Well, a landmark day in my life and that of my son, who turned 4 last Sunday. Only have him every other weekend and among his birthday presents, there was a bike. Okay, bought from Asda for fifty quid and badly put together by me, but if it sparks his interest it will lead to bigger and better. The bike is the same colour scheme as my mtb though, and Charlie loves to fit in with gronw-ups and be "one of us" so I had my fingers crossed! He's been saying for months that if I'm a good boy, he'll buy me a bike for my birthday - which is his way, I suppose, of asking for one.

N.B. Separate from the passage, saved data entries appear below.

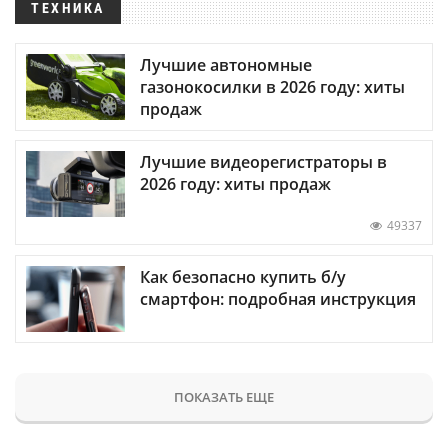
ТЕХНИКА
Лучшие автономные
газонокосилки в 2026 году: хиты
продаж
Лучшие видеорегистраторы в
2026 году: хиты продаж
49337
Как безопасно купить б/у
смартфон: подробная инструкция
ПОКАЗАТЬ ЕЩЕ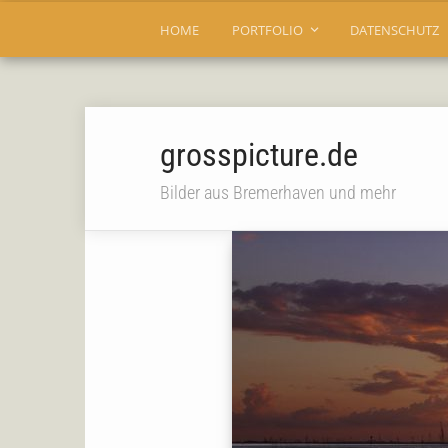
HOME
PORTFOLIO
DATENSCHUTZ
grosspicture.de
Bilder aus Bremerhaven und mehr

Having wrapped the saddle in matching Ben 10 paper, and kept it separate, I waited till after the cake and candles and most of the other prezzies had been torn open, then I called Charlie over and asked him if he thought Bob and Maggie (my two bikes) were enjoying the party. He chuckled, and then I said "but you haven't got a bike to enjoy the party". To which he replied "I getting one for my birthday if I'm a good boy". So I says "so when's your birthday then?" He thought for a moment, then he said "I had my birthday, but I got not no bike. But it's ok coz I got all my cars, and all my sweets, and all my friends, and all my toys", and with each of these he made a gesture with his arms to the items and people round the room. There wasn't a dry eye in the house!

Then we all went outside to the bit under the stairs where I had hidden his bike under a sheet, and I gave him the saddle, and his little face turned into the sun when he found the bike. And the first thing he did was slot the saddle neatly into the seatpost, and then we pumped up the tyres together, and spent the next hour or so riding round the car park together.

When we went out in the evening, he was really gunning it!

I'm officially a Proud Dad, now!

Stu


----------



## Herr-B (18 Aug 2012)

Oi, stoppit, I'm filling up here!

I'm happy that you can share this passion for bikes with Charlie, I'm even more impressed that he was happy with his lot before the bike. You must definitely be doing something right. 

From dog and bone, using Tapatalk2.


----------



## Octet (18 Aug 2012)

Herr-B said:


> Oi, stoppit, I'm filling up here!
> 
> I'm happy that you can share this passion for bikes with Charlie, I'm even more impressed that he was happy with his lot before the bike. You must definitely be doing something right.
> 
> From dog and bone, using Tapatalk2.


 
I agree, he sounds like an extremely polite young boy who is going to get far in life!


----------